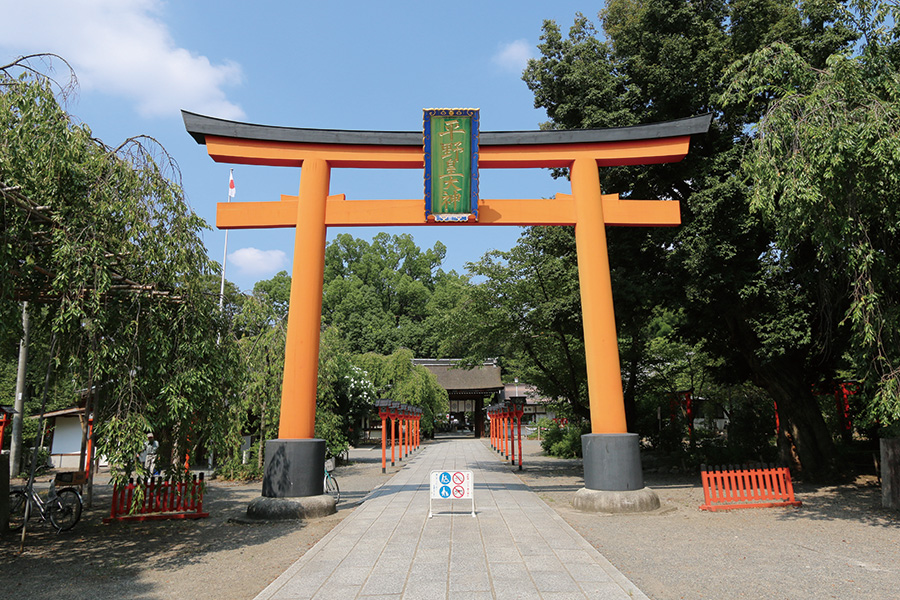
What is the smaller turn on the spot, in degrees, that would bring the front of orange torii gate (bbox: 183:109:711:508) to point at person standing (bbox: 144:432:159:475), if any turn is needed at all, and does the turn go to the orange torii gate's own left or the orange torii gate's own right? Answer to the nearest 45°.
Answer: approximately 135° to the orange torii gate's own right

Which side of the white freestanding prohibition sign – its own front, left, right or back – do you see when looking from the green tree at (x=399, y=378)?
back

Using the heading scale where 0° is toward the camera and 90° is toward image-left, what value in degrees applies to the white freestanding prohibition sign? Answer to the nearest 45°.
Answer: approximately 0°

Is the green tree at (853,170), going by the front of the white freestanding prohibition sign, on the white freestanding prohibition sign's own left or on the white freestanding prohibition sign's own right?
on the white freestanding prohibition sign's own left

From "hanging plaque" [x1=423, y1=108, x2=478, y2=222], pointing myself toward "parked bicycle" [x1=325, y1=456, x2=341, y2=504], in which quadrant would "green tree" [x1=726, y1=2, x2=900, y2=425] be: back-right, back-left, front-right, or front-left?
back-right

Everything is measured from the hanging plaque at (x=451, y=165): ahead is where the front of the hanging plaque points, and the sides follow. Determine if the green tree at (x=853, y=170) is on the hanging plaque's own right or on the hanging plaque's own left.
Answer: on the hanging plaque's own left

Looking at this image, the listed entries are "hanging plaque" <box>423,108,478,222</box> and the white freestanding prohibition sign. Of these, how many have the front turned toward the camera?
2

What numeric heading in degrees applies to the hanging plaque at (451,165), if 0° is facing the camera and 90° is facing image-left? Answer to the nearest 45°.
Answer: approximately 0°
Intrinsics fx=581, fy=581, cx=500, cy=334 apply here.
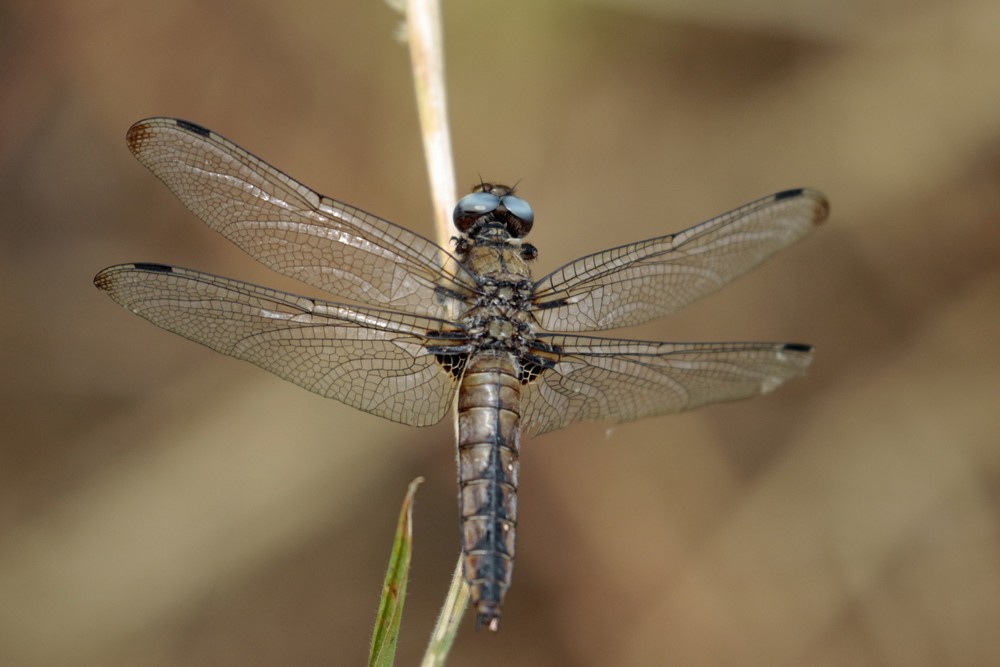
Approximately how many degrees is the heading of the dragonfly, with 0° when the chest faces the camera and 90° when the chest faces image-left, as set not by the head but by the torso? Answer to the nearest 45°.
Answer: approximately 180°
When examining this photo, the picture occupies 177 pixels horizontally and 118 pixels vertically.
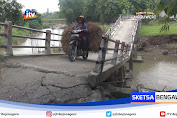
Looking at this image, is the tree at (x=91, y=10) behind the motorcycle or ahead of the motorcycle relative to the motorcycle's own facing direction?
behind

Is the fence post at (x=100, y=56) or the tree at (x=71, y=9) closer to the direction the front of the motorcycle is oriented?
the fence post

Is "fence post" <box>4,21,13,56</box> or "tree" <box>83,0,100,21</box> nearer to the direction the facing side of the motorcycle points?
the fence post

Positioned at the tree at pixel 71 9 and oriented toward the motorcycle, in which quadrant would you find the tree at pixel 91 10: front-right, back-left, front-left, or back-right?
front-left

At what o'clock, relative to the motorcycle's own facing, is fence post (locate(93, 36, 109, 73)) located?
The fence post is roughly at 10 o'clock from the motorcycle.

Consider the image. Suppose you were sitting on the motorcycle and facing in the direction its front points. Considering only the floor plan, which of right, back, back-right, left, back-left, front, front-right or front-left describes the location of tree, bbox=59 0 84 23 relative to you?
back-right

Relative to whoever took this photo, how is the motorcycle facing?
facing the viewer and to the left of the viewer

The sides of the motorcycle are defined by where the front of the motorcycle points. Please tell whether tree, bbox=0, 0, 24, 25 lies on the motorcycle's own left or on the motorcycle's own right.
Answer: on the motorcycle's own right
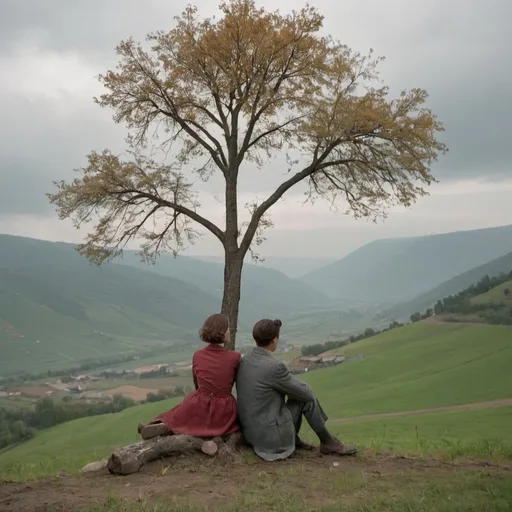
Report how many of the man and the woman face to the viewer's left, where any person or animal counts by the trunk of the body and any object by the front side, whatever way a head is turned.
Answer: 0

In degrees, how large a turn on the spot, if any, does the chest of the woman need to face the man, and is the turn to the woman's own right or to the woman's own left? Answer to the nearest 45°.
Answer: approximately 90° to the woman's own right

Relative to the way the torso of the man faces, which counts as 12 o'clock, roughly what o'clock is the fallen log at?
The fallen log is roughly at 7 o'clock from the man.

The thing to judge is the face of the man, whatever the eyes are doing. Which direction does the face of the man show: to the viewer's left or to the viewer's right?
to the viewer's right

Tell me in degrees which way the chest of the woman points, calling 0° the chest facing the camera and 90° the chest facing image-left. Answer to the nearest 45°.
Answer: approximately 180°

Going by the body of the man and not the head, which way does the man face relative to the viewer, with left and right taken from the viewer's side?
facing away from the viewer and to the right of the viewer
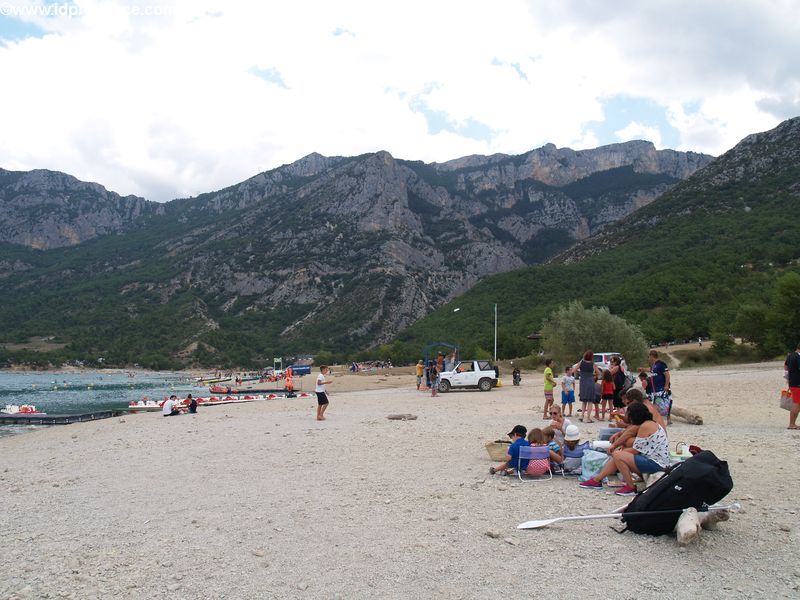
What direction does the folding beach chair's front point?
away from the camera

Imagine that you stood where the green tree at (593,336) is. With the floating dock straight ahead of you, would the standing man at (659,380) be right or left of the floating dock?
left

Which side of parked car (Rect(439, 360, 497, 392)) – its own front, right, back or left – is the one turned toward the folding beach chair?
left

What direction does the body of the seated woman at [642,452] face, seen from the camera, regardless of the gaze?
to the viewer's left

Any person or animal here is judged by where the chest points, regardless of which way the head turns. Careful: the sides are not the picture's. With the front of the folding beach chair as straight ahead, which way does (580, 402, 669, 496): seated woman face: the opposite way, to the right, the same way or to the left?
to the left

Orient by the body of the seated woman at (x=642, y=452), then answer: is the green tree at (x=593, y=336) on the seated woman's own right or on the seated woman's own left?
on the seated woman's own right

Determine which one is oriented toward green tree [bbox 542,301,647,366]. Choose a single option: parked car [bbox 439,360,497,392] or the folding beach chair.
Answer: the folding beach chair

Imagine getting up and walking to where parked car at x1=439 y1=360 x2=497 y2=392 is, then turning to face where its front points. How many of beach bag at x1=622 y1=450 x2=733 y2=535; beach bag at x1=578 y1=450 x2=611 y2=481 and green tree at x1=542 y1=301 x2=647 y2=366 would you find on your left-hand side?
2
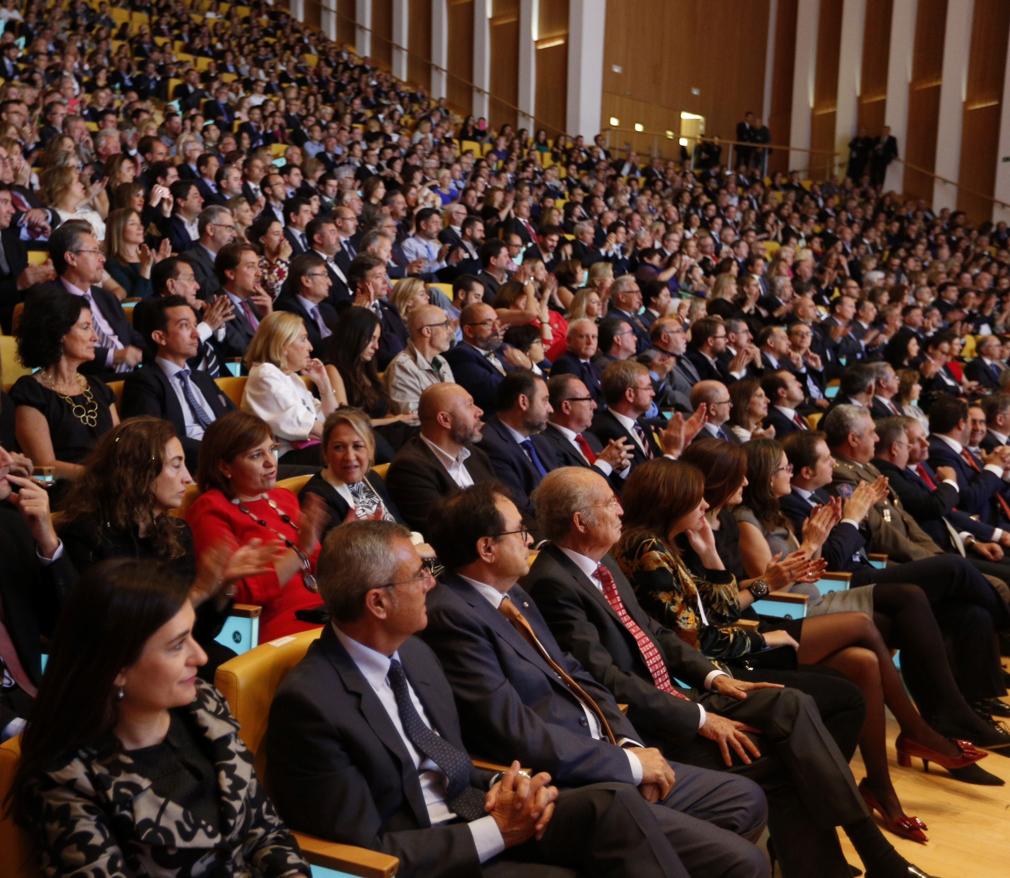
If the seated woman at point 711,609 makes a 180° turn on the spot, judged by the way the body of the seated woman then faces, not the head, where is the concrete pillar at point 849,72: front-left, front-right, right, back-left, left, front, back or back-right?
right

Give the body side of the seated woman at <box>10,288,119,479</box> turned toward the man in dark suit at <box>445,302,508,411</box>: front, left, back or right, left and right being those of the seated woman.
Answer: left

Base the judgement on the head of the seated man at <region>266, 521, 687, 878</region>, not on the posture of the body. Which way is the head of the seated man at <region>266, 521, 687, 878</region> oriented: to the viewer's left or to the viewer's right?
to the viewer's right

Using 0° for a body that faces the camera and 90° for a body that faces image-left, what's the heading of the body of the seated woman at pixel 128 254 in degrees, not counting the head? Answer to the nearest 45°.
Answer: approximately 315°

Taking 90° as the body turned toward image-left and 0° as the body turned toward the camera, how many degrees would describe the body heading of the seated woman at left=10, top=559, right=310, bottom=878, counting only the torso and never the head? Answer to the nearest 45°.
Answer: approximately 315°

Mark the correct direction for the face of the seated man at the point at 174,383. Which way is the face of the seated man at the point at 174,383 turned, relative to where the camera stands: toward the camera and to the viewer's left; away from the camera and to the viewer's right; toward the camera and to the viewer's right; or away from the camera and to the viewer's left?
toward the camera and to the viewer's right

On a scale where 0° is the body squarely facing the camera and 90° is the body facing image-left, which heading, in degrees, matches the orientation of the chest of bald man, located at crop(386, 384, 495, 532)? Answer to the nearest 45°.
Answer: approximately 315°

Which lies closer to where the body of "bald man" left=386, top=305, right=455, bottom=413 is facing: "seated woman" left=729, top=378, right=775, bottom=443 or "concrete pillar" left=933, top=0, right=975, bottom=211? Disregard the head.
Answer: the seated woman

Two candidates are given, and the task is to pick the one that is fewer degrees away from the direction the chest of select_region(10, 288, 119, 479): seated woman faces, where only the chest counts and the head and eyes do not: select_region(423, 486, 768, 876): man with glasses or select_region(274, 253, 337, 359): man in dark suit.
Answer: the man with glasses

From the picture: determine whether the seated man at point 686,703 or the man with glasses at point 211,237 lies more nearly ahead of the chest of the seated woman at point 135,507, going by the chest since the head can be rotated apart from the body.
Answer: the seated man

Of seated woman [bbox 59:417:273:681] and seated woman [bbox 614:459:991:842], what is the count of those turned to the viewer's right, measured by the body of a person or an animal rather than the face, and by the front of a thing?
2

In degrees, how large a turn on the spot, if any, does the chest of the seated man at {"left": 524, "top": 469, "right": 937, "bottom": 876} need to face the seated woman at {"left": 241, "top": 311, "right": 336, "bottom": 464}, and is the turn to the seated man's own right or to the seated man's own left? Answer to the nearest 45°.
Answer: approximately 180°

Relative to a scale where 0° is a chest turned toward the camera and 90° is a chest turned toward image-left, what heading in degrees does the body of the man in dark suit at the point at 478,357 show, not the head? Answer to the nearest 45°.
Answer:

* PROBLEM DETAILS: Please express the part of the records that opens with the line containing "Two candidates are" and runs through the end of the records as a JSON list of strings, one string per line, leaving out blank lines.

* OUTPUT:
[
  "Two candidates are given, and the task is to pick the one that is fewer degrees away from the direction the chest of select_region(10, 288, 119, 479): seated woman faces, where only the chest counts and the head and eyes do not: select_region(423, 486, 768, 876): man with glasses or select_region(274, 253, 337, 359): man in dark suit.",
  "Answer: the man with glasses",
  "From the picture: determine whether the seated man at point 686,703 or the man with glasses at point 211,237 lies more nearly ahead of the chest of the seated woman at point 135,507, going by the chest since the head can be rotated apart from the body.",
  "Answer: the seated man",
  "Of seated woman [bbox 59:417:273:681] and seated woman [bbox 614:459:991:842], what is the count of those turned to the viewer's right, measured by the body of a person or an animal rather than the face, and by the front of a thing?",
  "2",
  "In degrees, how large a turn on the spot, if any, does the chest of the seated man at {\"left\": 524, \"top\": 469, \"right\": 937, \"bottom\": 876} need to face the seated woman at {\"left\": 241, \"top\": 311, \"right\": 336, \"bottom\": 464}, and is the turn to the seated man's own right or to the seated man's own left? Answer to the nearest 45°.",
  "Answer: approximately 180°",
  "Relative to a scale where 0° is a chest turned toward the camera and 90° is a chest turned toward image-left, what heading in degrees does the body of the man in dark suit at the point at 478,357 show, not the head? Answer to the nearest 45°.",
  "Answer:"
]